Go over the data and keep only the lines that include "work".

[[ Data supplied, beginning ]]

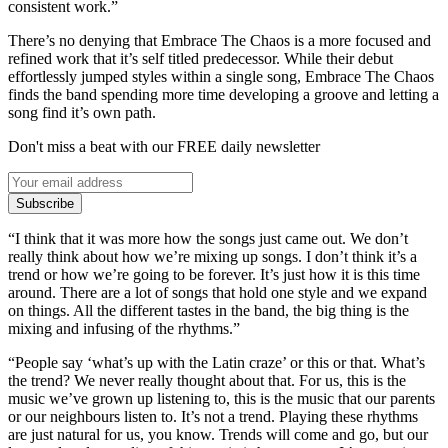
consistent work.”
There’s no denying that Embrace The Chaos is a more focused and
refined work that it’s self titled predecessor. While their debut
effortlessly jumped styles within a single song, Embrace The Chaos
finds the band spending more time developing a groove and letting a
song find it’s own path.
Don't miss a beat with our FREE daily newsletter
Subscribe
“I think that it was more how the songs just came out. We don’t
really think about how we’re mixing up songs. I don’t think it’s a
trend or how we’re going to be forever. It’s just how it is this time
around. There are a lot of songs that hold one style and we expand
on things. All the different tastes in the band, the big thing is the
mixing and infusing of the rhythms.”
“People say ‘what’s up with the Latin craze’ or this or that. What’s
the trend? We never really thought about that. For us, this is the
music we’ve grown up listening to, this is the music that our parents
or our neighbours listen to. It’s not a trend. Playing these rhythms
are just natural for us, you know. Trends will come and go, but our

[[ Data supplied, end ]]

> Response area:
consistent work.”
refined work that it’s self titled predecessor. While their debut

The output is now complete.